(Saved entries)
_ _ _ _

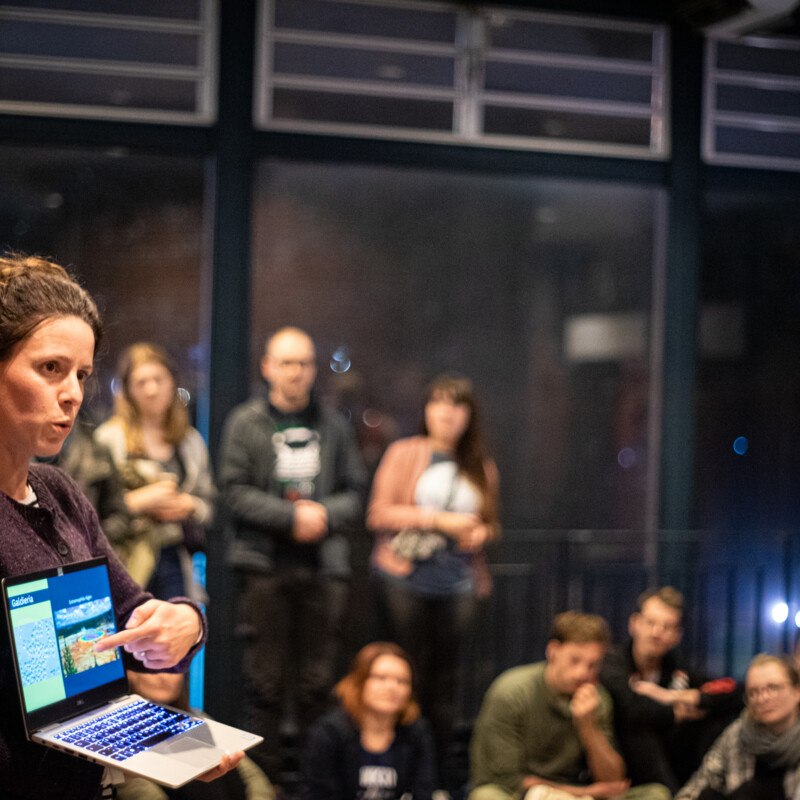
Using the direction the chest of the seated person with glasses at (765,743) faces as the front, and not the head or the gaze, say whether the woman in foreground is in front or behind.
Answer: in front

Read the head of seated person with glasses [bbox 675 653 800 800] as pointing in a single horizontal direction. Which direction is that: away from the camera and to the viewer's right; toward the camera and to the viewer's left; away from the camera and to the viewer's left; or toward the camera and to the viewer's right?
toward the camera and to the viewer's left

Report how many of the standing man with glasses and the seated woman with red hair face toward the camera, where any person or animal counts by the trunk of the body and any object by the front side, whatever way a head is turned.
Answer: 2

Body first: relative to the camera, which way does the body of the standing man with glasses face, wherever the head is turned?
toward the camera

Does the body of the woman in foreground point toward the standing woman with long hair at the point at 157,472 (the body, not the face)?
no

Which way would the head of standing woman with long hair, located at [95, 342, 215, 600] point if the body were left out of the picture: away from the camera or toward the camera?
toward the camera

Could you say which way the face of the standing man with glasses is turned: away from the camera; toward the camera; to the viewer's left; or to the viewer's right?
toward the camera

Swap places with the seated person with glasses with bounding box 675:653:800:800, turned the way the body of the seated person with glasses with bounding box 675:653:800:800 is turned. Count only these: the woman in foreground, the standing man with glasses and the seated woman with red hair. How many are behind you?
0

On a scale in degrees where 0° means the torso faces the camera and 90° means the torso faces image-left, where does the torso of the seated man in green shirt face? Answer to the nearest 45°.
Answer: approximately 315°

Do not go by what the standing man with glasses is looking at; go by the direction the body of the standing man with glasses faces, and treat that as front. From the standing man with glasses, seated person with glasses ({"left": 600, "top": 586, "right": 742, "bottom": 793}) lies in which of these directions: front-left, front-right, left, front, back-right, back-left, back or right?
left

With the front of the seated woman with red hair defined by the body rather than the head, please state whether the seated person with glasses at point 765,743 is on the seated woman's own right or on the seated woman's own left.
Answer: on the seated woman's own left

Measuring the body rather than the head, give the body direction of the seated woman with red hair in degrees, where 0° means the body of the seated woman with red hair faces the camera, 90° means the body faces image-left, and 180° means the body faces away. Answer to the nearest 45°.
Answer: approximately 0°
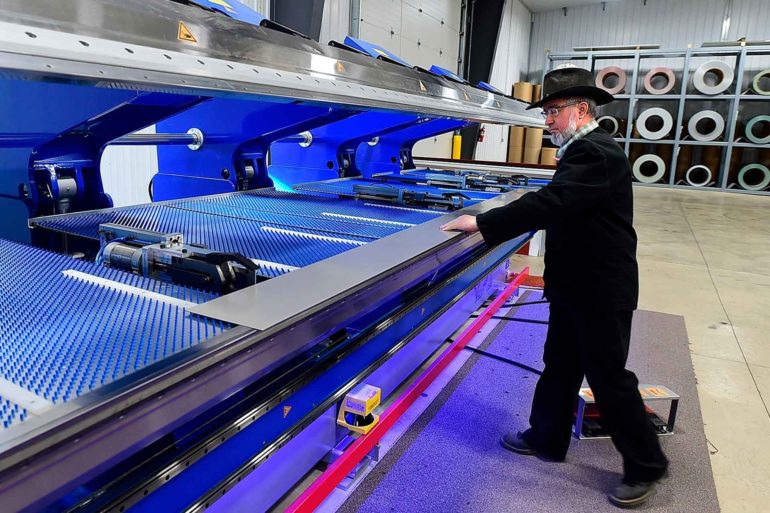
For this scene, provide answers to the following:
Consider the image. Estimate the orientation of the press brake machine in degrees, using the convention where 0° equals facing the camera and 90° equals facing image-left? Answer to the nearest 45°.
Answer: approximately 315°

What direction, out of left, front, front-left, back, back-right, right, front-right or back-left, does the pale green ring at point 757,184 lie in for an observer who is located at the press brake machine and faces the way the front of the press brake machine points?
left

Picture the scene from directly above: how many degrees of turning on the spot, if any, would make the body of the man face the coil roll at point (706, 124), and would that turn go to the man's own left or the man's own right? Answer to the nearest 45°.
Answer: approximately 90° to the man's own right

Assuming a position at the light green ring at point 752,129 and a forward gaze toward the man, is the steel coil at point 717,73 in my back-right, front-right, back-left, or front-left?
front-right

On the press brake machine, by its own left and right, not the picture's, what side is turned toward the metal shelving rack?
left

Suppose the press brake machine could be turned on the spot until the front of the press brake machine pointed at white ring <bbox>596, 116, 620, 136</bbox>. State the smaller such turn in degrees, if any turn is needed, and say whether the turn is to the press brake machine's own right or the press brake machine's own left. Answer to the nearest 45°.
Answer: approximately 90° to the press brake machine's own left

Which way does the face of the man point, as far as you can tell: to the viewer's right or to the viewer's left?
to the viewer's left

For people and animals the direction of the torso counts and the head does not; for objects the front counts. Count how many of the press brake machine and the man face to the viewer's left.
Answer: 1

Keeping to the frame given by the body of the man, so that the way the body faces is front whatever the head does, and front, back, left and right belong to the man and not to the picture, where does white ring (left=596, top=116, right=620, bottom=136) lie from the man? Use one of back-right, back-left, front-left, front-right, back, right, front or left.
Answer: right

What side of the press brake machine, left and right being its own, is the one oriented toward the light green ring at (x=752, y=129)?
left

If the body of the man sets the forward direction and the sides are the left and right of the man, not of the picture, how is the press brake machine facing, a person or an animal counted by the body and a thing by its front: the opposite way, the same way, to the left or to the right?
the opposite way

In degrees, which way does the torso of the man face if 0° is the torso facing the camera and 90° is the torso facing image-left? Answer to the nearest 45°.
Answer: approximately 90°

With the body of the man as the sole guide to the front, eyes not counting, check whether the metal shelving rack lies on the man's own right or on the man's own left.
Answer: on the man's own right

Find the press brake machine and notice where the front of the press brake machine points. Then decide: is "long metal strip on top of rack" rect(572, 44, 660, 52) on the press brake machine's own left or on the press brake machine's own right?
on the press brake machine's own left
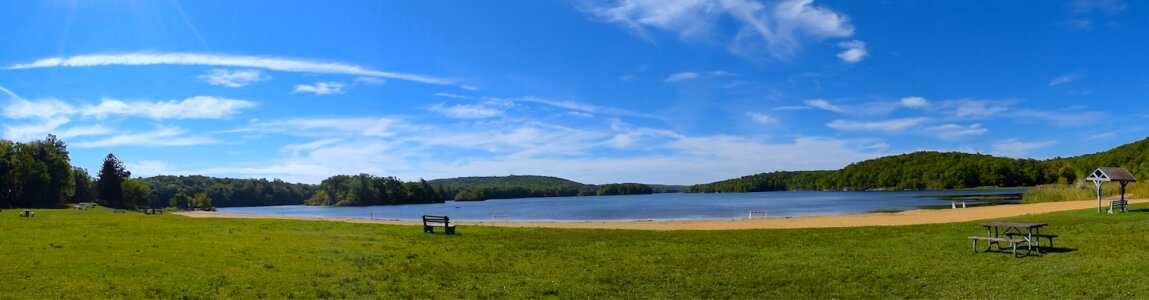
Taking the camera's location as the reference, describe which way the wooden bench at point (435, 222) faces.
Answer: facing away from the viewer and to the right of the viewer

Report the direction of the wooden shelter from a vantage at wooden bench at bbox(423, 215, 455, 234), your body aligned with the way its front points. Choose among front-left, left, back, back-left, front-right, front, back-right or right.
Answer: front-right
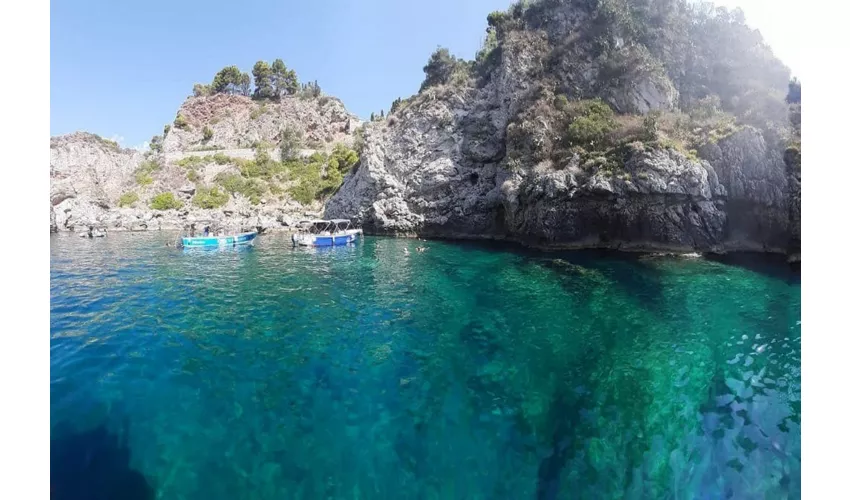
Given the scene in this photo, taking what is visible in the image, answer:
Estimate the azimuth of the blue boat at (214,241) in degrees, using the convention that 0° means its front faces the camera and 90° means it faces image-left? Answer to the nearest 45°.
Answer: approximately 270°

_ _ _ _

What needs to be done | Reproduce the saved entries verbatim, from the line containing "Which way does the face" through the line containing "Answer: on the man's own right", including both of those lines.

Response to the exercise |
Which way does the face of the man point, as far as you can tell: to the viewer's right or to the viewer's left?
to the viewer's left

For people and animals the direction of the torso counts and the head does not; for objects the front counts. Count how many of the press brake machine and the man face to the viewer's left.
Answer: 1

Keeping to the frame given by the body of the man, so that the way the body faces is front whatever the head does, and front, back, left and right belong to the man and not to the picture, where does white ring (left=596, top=116, right=620, bottom=136) lie from the man? Use one of back-right, back-left, front-left, front-right, back, right, front or left.
Answer: right

What side of the press brake machine, left and right being its own, is the one oriented toward the light green ring at (x=752, y=129)?
left

If the body of the man sets the forward direction and the sides are the left and right of the man, not of the picture, how is the press brake machine facing, a person or an animal counted by the body and a thing by its front: the opposite way, the same way, to the left or to the right?
the opposite way

In degrees, which way does the torso of the man face if 0° is the torso facing the camera and 90° is the torso facing image-left? Answer to the nearest 45°.
Answer: approximately 90°

With the body of the man as the sole guide to the front, eyes not counting, check whether the metal shelving rack lies on the man's own right or on the man's own left.
Answer: on the man's own right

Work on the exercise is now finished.